The Future Is Private Not Public






An intriguing combination of items came up in today’s rattling around the web.  The more things change the more they remain the same.  Both are quite short but in terms of time between very long, one being the Neolithic, the other current nonsense,

The first attempts to explain what will happen in East London once the circus has ended and the caravans departed from the Olympics “village”.  It seems that there is to be a major property development which will amount to a private new town.

It will not operate under any of our present arrangements for local government or other similar inconveniences which raises the question of who it is for and who will be the financial operators.  Guess what?  There are no clear answers and nobody appears to be in charge.


The second is that recent research suggests that the causewayed enclosures that were constructed during the Neolithic period did not take hundreds or thousands of years to be built.  Indeed, it is argued that it took only 75 years or so for them to spread across the Atlantic Isles.


What is a source of wonder is when you calculate how much work had to be done and what was involved then just what was the size of the population then and who were these people?

This is a Europe we know little or nothing about, notably who the people were, what or who they worshipped, how they communicated or what their social organisation was. 

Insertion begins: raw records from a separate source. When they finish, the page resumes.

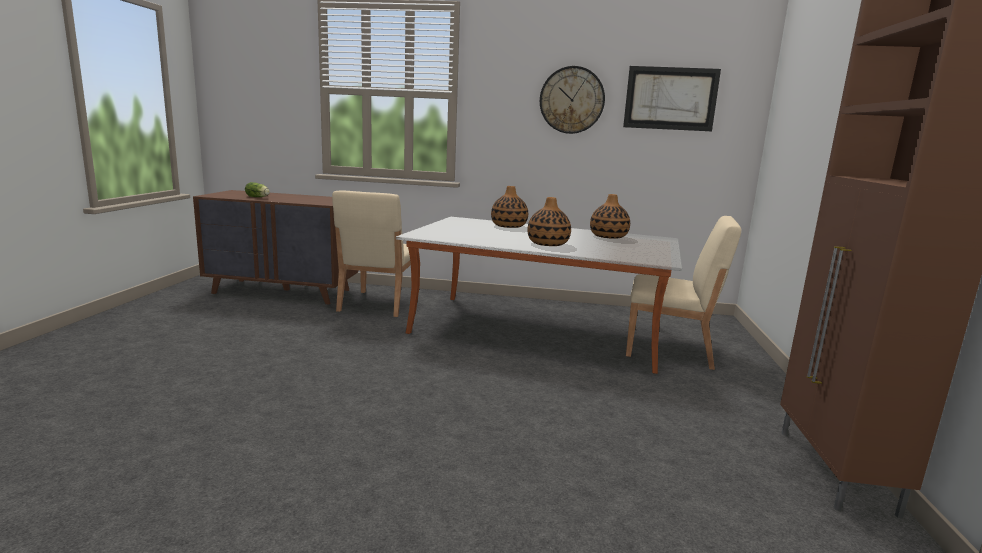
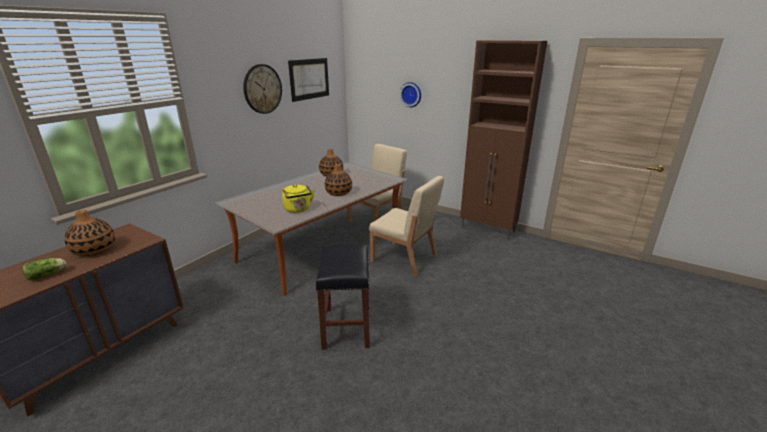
camera: 65 degrees left, 10 degrees up
(363, 377) = (346, 326): none -> black stool
(377, 304) = (206, 298): beige chair -> beige chair (404, 259)
(468, 236) = (298, 209): none -> yellow kettle
(509, 226) = (276, 191): vase -> vase (94, 250)
(824, 127) = (411, 94): none -> wall clock

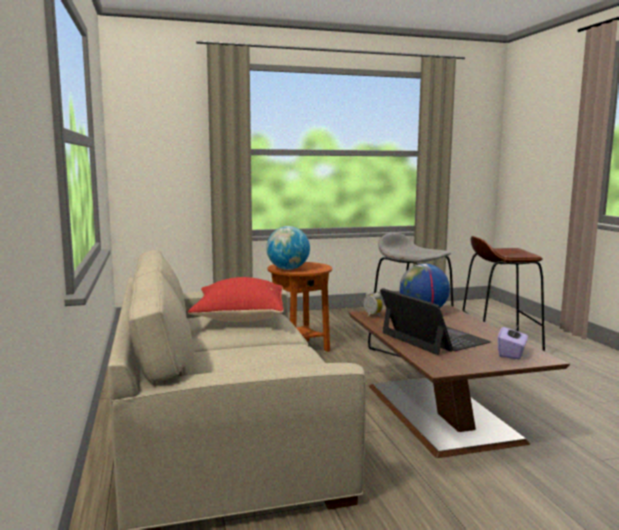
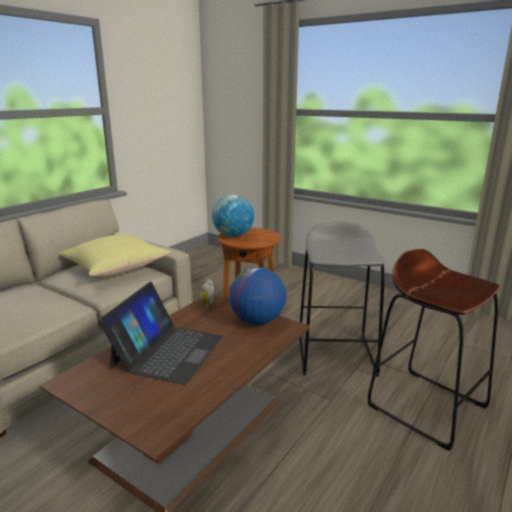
camera: 50 degrees right, 10 degrees up
(239, 318) = (116, 269): red pillow -> yellow pillow
(511, 354) = (154, 408): purple tissue box -> none

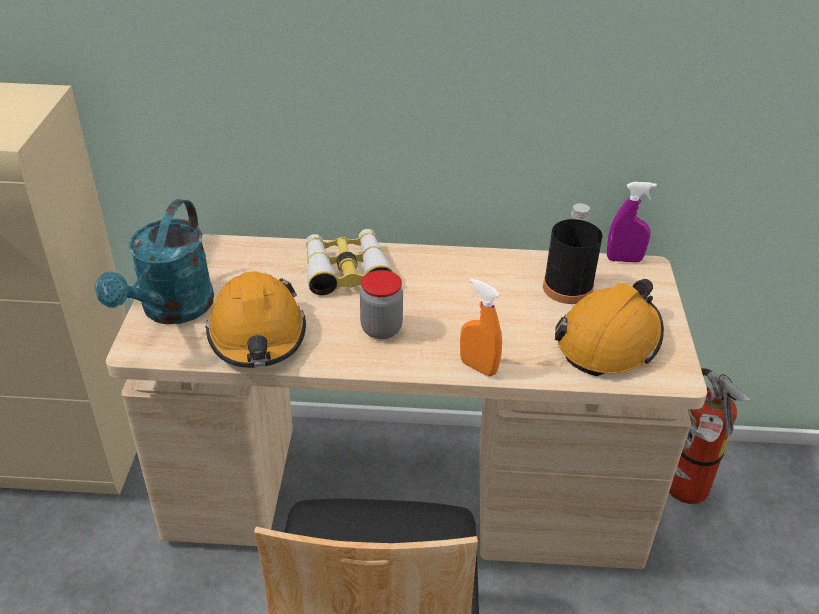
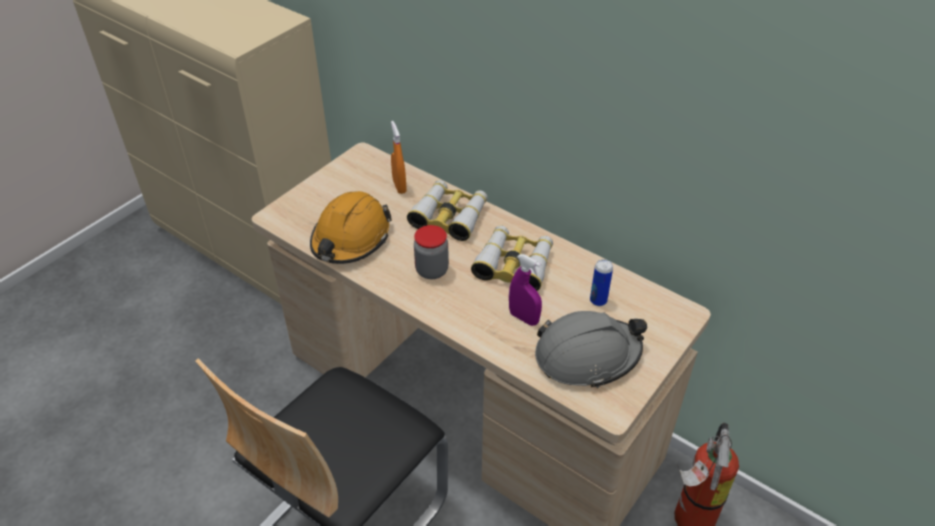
camera: 35 degrees right, 5 degrees up
(171, 310) = (315, 199): turquoise watering can -> none
(458, 289) = (514, 264): none -> binoculars
(478, 367) = (470, 329): orange spray bottle -> orange spray bottle (399, 186)
(567, 288) = (598, 300): black bottle -> can
(609, 341) = (587, 356): orange hard hat -> grey hard hat
(624, 259) = (670, 298): purple spray bottle -> purple spray bottle (524, 318)

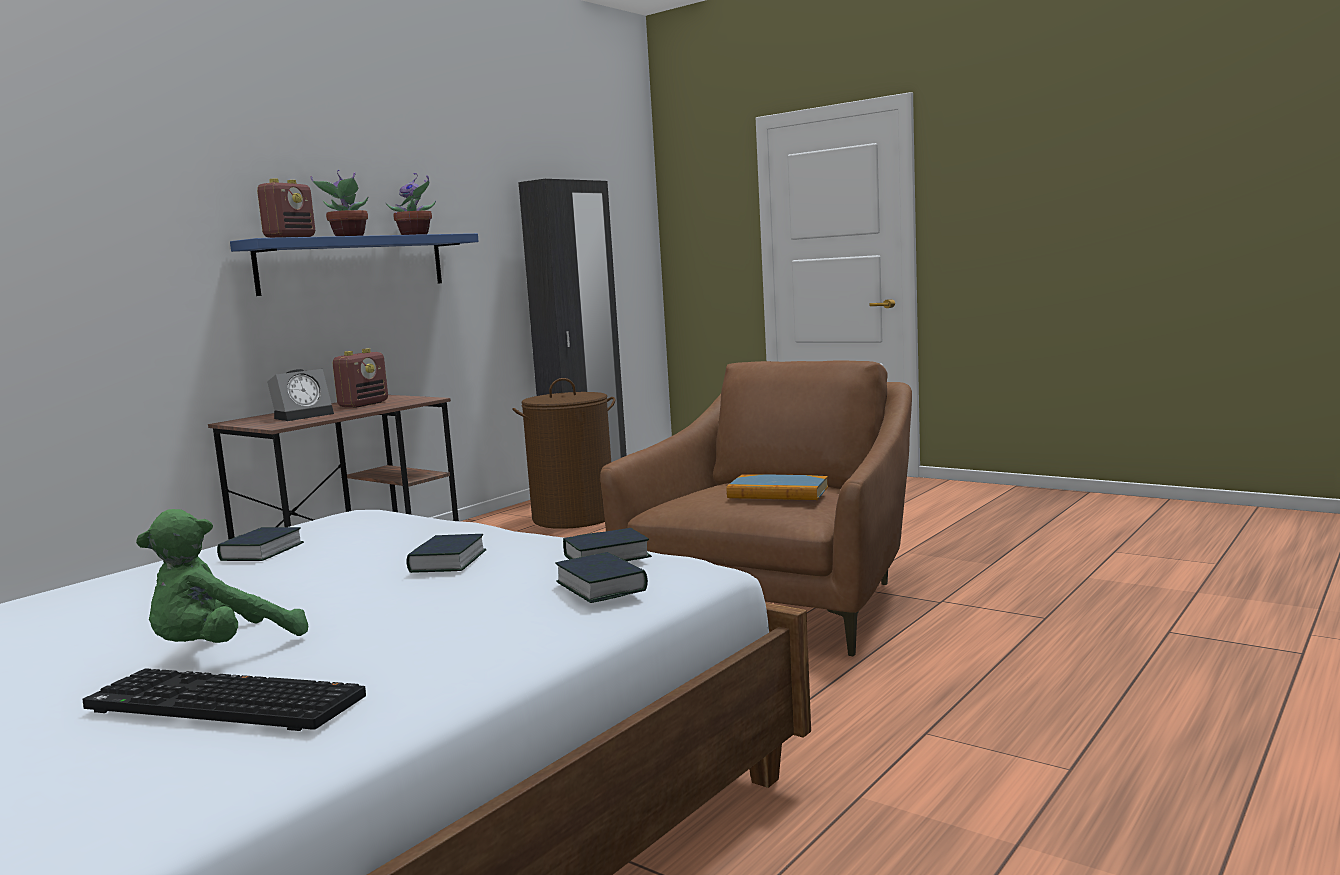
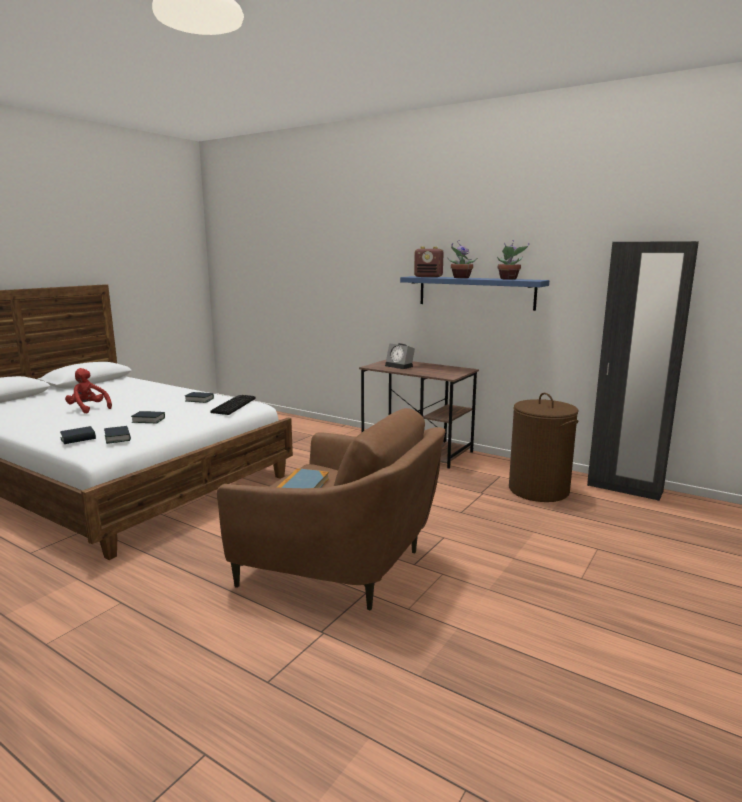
camera: 85 degrees right, 5 degrees up
(219, 705) = (43, 414): keyboard -> keyboard (233, 405)
(221, 651) = (88, 409): green plush toy -> red plush toy
(364, 404) = (434, 370): radio -> none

But to build on this scale and with this rapidity, organise food supplies to maintain the population and to know the heavens as they seem to have done suggests a very able, intelligent population connected with others over a wide area.

What happened to them?  Perhaps, in the future when the diggers find the remains of a 21st Century transformation of the Atlantic Isles from one form of political organisation to a collection of privately owned fiefdoms into which a servile population had been herded they might wonder why.

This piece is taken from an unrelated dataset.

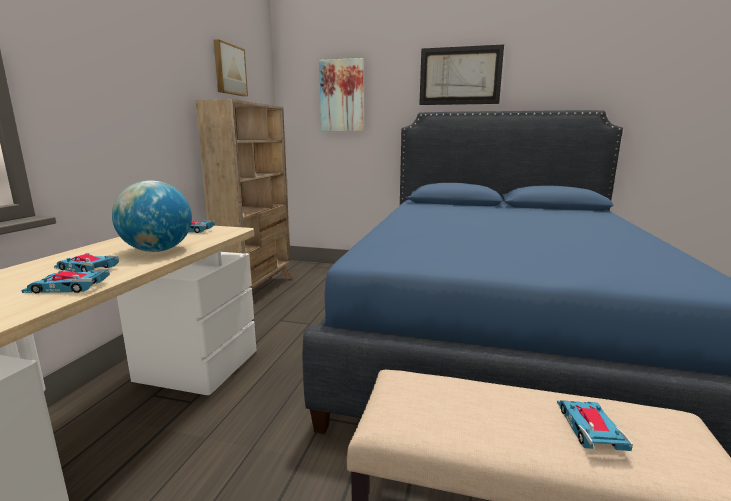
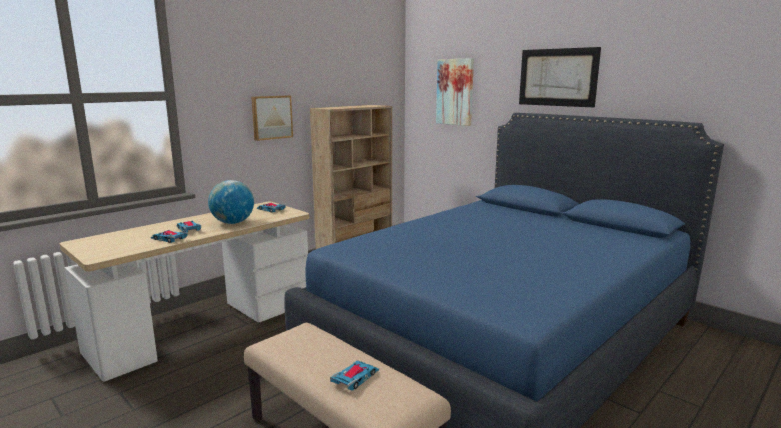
camera: 30 degrees right, 0 degrees up
(229, 69) = (349, 77): picture -> picture (271, 117)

We may know the answers to that but those in the future may not.


1 comment:

  1. Truly necessary safety for the group - defences against invaders. Ability to move on fairly quickly. What about the even older peoples, who created in e.g. Malta, much much older more isolated stone places of safety, and this continued in similar ways across the Mediterranean islands, in Brittany, up the west coast of Ireland, Lewis, Orkney, and the fabulous Shetland Islands. Things don't look too bright.